During Reconstruction, the network determines to flip a node based on the values of other nodes and the product of the weights between them. When the sum is less than 0, the node is set to-1; otherwise, the node is set to + 1. When the product of the value and weight is positive, it helps to promote and greater than 0. However, this will push the network towards the trend of setting the node value to + 1. When the product is negative, and is pushed to or less than 0. Therefore, the network is pushed to the trend of setting the node to-1. Changes in weights will lead to changes in measurements and trends pushed during network determination. The pattern may be distorted seriously, so that the network will not be pushed to the correct determination trend. If the expression is correct, the network will be pushed to the correct trend in most cases.

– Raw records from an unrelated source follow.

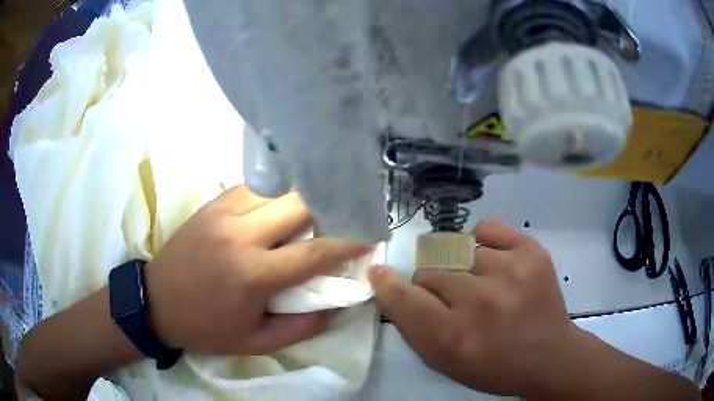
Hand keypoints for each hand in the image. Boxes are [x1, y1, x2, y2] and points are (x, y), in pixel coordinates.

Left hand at [146, 185, 371, 354]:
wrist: (156, 303)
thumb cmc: (205, 327)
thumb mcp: (255, 342)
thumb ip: (301, 326)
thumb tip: (334, 304)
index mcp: (252, 274)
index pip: (315, 250)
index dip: (348, 241)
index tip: (370, 233)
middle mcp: (240, 235)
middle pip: (299, 204)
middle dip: (329, 206)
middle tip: (345, 213)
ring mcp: (223, 213)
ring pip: (277, 188)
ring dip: (302, 196)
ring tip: (317, 207)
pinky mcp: (211, 204)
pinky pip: (253, 188)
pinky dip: (275, 194)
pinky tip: (281, 205)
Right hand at [368, 220, 580, 397]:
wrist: (548, 356)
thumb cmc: (492, 366)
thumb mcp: (443, 361)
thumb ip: (412, 325)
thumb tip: (388, 283)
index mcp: (453, 337)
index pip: (402, 297)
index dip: (388, 284)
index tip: (381, 274)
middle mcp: (479, 301)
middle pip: (429, 273)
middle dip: (433, 287)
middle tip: (454, 301)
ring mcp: (509, 271)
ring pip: (457, 252)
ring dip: (461, 270)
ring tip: (482, 286)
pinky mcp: (531, 251)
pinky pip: (487, 229)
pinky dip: (482, 243)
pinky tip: (492, 262)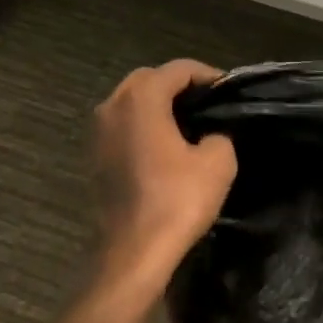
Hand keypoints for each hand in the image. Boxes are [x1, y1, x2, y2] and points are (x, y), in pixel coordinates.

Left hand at [90, 60, 236, 296]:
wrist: (132, 253)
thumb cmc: (176, 201)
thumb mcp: (218, 162)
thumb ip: (219, 134)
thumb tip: (211, 134)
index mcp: (141, 98)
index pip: (178, 69)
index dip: (207, 75)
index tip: (228, 91)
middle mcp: (112, 105)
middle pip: (150, 79)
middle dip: (179, 85)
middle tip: (208, 103)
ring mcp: (98, 131)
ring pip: (131, 101)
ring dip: (158, 105)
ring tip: (189, 122)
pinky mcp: (94, 156)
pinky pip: (123, 125)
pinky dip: (143, 125)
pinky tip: (165, 145)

If you refactor any of the five patterns, you will find that each pattern is reconstructed to itself. It should be like this, because each pattern occupies a local lowest energy point. No reconstruction process can reduce the energy level of the pattern. If you have successfully reconstructed a distorted pattern, you can see that the energy level of the pattern has been reduced to the level of a pattern. When a failure occurs, the energy level of the distorted pattern has been reduced to a false local low. In both cases, the energy level cannot be reduced. In other words, it has reached a stable State. It is interesting and important to describe the network in the form of energy. On this basis, it can be created in mathematics, so that the re-applied reconstruction algorithm can finally get a stable pattern. (See references for details .)

Conclusion

You should be aware of the limitations of the network. An obvious limitation that is often mentioned is that its pattern must be encoded as an array. This array may consist of-1 and + 1, or 0 and + 1. As you already know, the local price of the local value may be stable at a false low point. The more obvious limitation is that when the number of patterns exceeds about 14% of the number of nodes in the node array, the probability that the network is stable at a certain false local low point will increase. That is to say, each time a basic pattern is added, about seven more nodes are required. Despite these limitations, the pattern refactoring discussed here may become an intuitive guide to solve your specific computing problems. Now you have a rough idea of the first mentioned algorithm. If it meets your needs, you now understand the upper structure of building your own implementations. This includes algorithms for calculating the weight array, methods for restructuring distorted patterns, and Algorithms for calculating the magnitude of patterns.